Gather every line in the records below that contains the word "GROUP".

# Extracted data:

★ ★ ★ ★

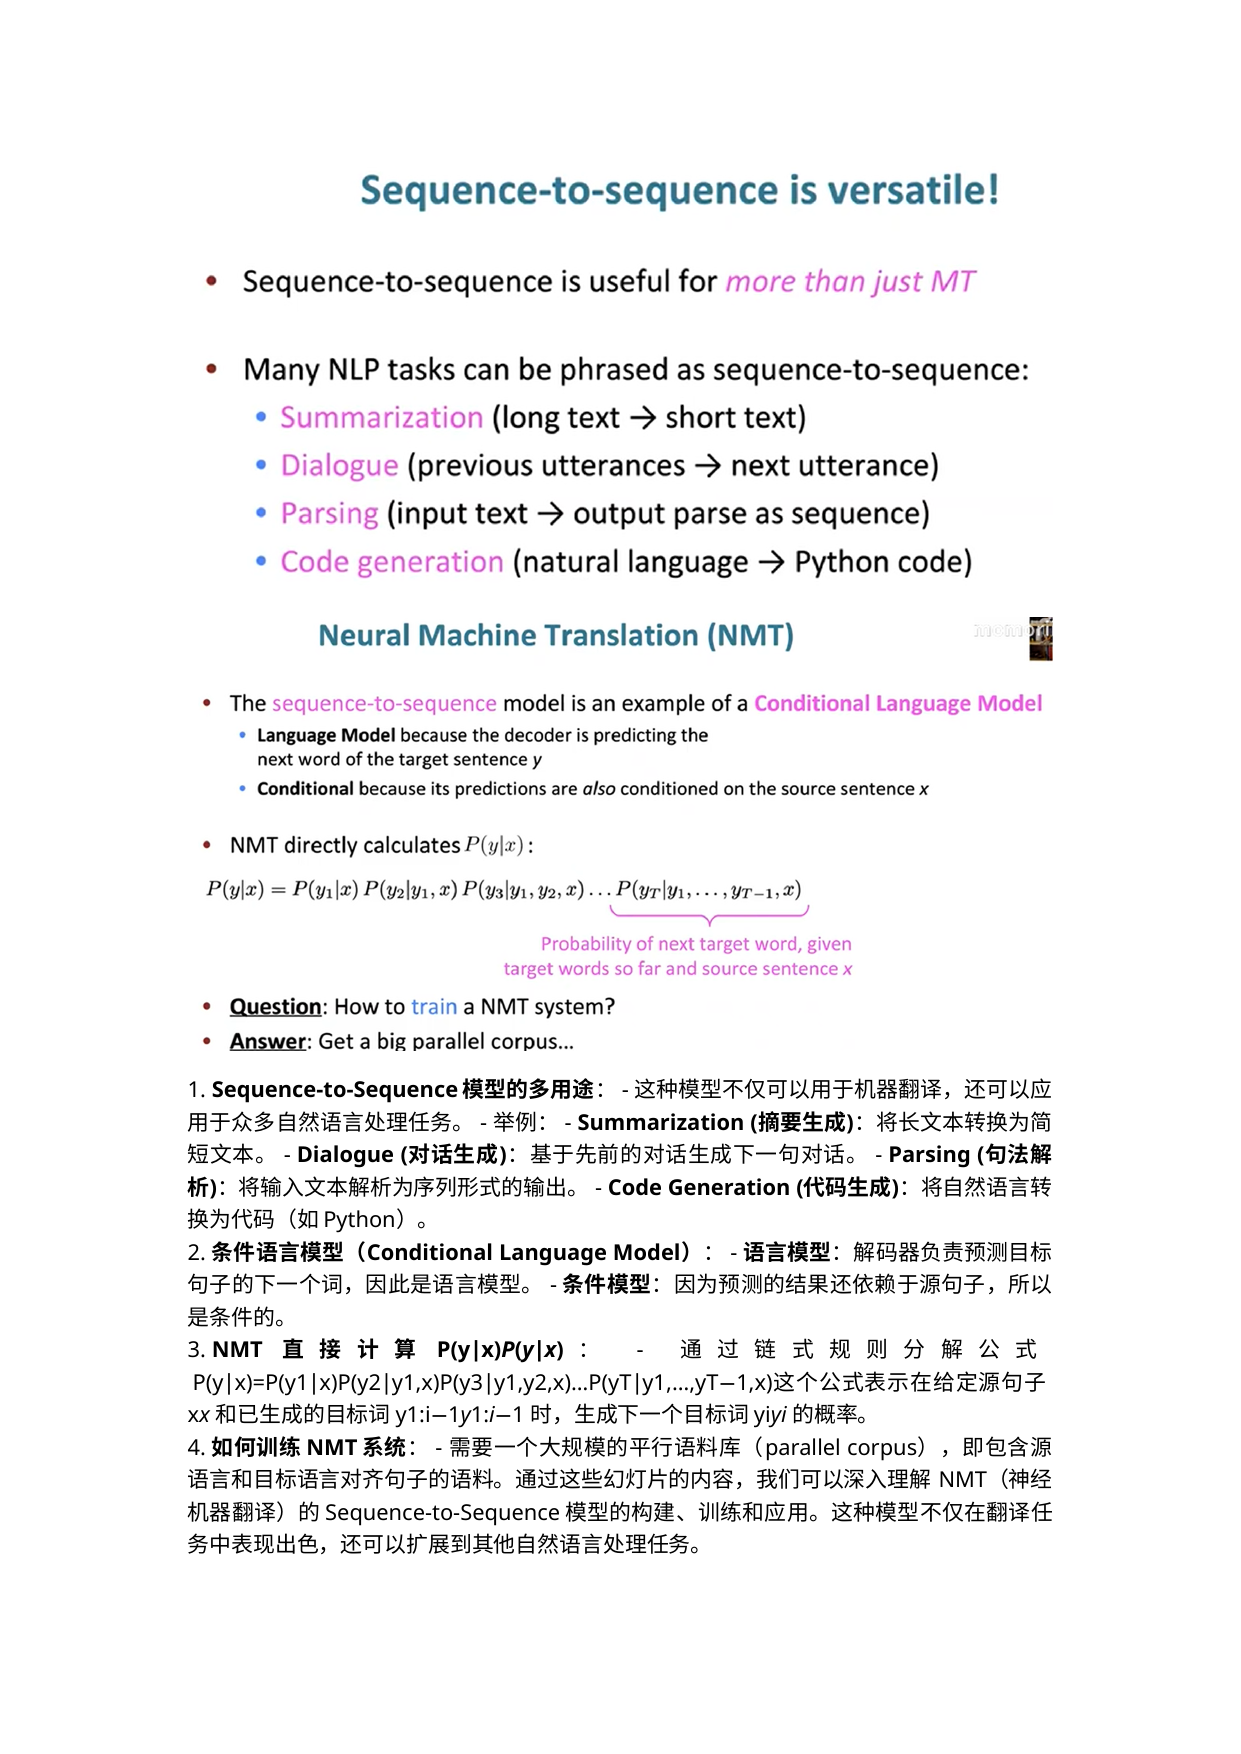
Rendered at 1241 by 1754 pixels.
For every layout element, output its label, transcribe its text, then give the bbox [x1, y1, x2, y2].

text 2. 条件语言模型（Conditional Language Model）： - 语言模型：解码器负责预测目标句子的下一个词，因此是语言模型。 - 条件模型：因为预测的结果还依赖于源句子，所以是条件的。 [187, 1234, 1053, 1332]
picture [187, 162, 1053, 591]
text 3. NMT直接计算 P(y∣x)P(y∣x)： - 通过链式规则分解公式： P(y∣x)=P(y1∣x)P(y2∣y1,x)P(y3∣y1,y2,x)…P(yT∣y1,…,yT−1,x)这个公式表示在给定源句子 xx 和已生成的目标词 y1:i−1y1:i−1​ 时，生成下一个目标词 yiyi​ 的概率。 [187, 1332, 1053, 1429]
picture [187, 617, 1053, 1051]
text 4. 如何训练NMT系统： - 需要一个大规模的平行语料库（parallel corpus），即包含源语言和目标语言对齐句子的语料。通过这些幻灯片的内容，我们可以深入理解NMT（神经机器翻译）的Sequence-to-Sequence模型的构建、训练和应用。这种模型不仅在翻译任务中表现出色，还可以扩展到其他自然语言处理任务。 [187, 1429, 1053, 1559]
text 1. Sequence-to-Sequence模型的多用途： - 这种模型不仅可以用于机器翻译，还可以应用于众多自然语言处理任务。 - 举例： - Summarization (摘要生成)：将长文本转换为简短文本。 - Dialogue (对话生成)：基于先前的对话生成下一句对话。 - Parsing (句法解析)：将输入文本解析为序列形式的输出。 - Code Generation (代码生成)：将自然语言转换为代码（如Python）。 [187, 1072, 1053, 1234]
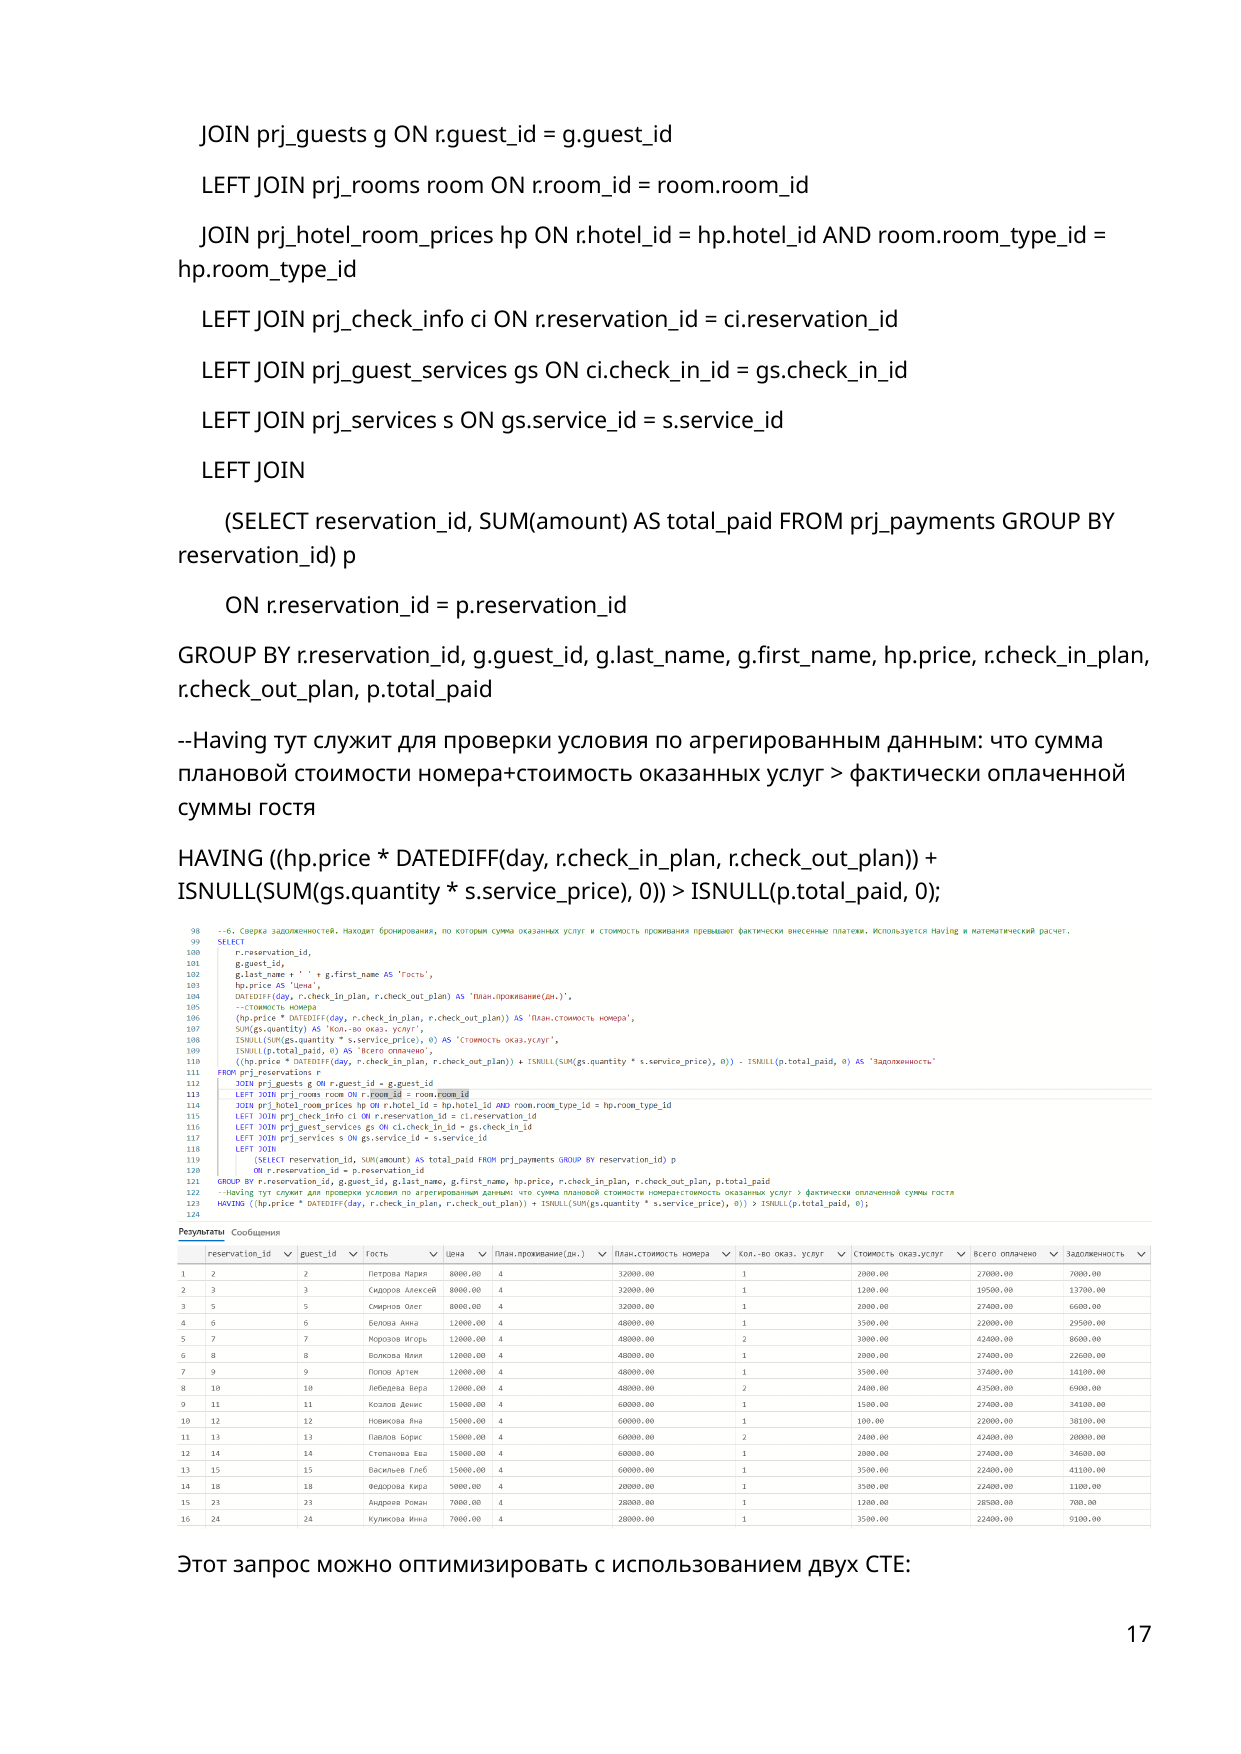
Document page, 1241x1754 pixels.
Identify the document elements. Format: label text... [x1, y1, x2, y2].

text ON r.reservation_id = p.reservation_id [177, 589, 1152, 620]
text HAVING ((hp.price * DATEDIFF(day, r.check_in_plan, r.check_out_plan)) + ISNULL(SUM(gs.quantity * s.service_price), 0)) > ISNULL(p.total_paid, 0); [177, 841, 1152, 906]
text LEFT JOIN prj_services s ON gs.service_id = s.service_id [177, 404, 1152, 435]
text Этот запрос можно оптимизировать с использованием двух CTE: [177, 1548, 1152, 1579]
text JOIN prj_hotel_room_prices hp ON r.hotel_id = hp.hotel_id AND room.room_type_id = hp.room_type_id [177, 219, 1152, 284]
text GROUP BY r.reservation_id, g.guest_id, g.last_name, g.first_name, hp.price, r.check_in_plan, r.check_out_plan, p.total_paid [177, 639, 1152, 704]
text LEFT JOIN prj_rooms room ON r.room_id = room.room_id [177, 168, 1152, 200]
text --Having тут служит для проверки условия по агрегированным данным: что сумма плановой стоимости номера+стоимость оказанных услуг > фактически оплаченной суммы гостя [177, 723, 1152, 822]
picture [177, 925, 1152, 1529]
text LEFT JOIN prj_guest_services gs ON ci.check_in_id = gs.check_in_id [177, 353, 1152, 385]
text LEFT JOIN [177, 454, 1152, 486]
text (SELECT reservation_id, SUM(amount) AS total_paid FROM prj_payments GROUP BY reservation_id) p [177, 505, 1152, 570]
text LEFT JOIN prj_check_info ci ON r.reservation_id = ci.reservation_id [177, 303, 1152, 334]
text JOIN prj_guests g ON r.guest_id = g.guest_id [177, 118, 1152, 149]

★ ★ ★ ★

# Answer to this task:
text GROUP BY r.reservation_id, g.guest_id, g.last_name, g.first_name, hp.price, r.check_in_plan, r.check_out_plan, p.total_paid [177, 639, 1152, 704]
text (SELECT reservation_id, SUM(amount) AS total_paid FROM prj_payments GROUP BY reservation_id) p [177, 505, 1152, 570]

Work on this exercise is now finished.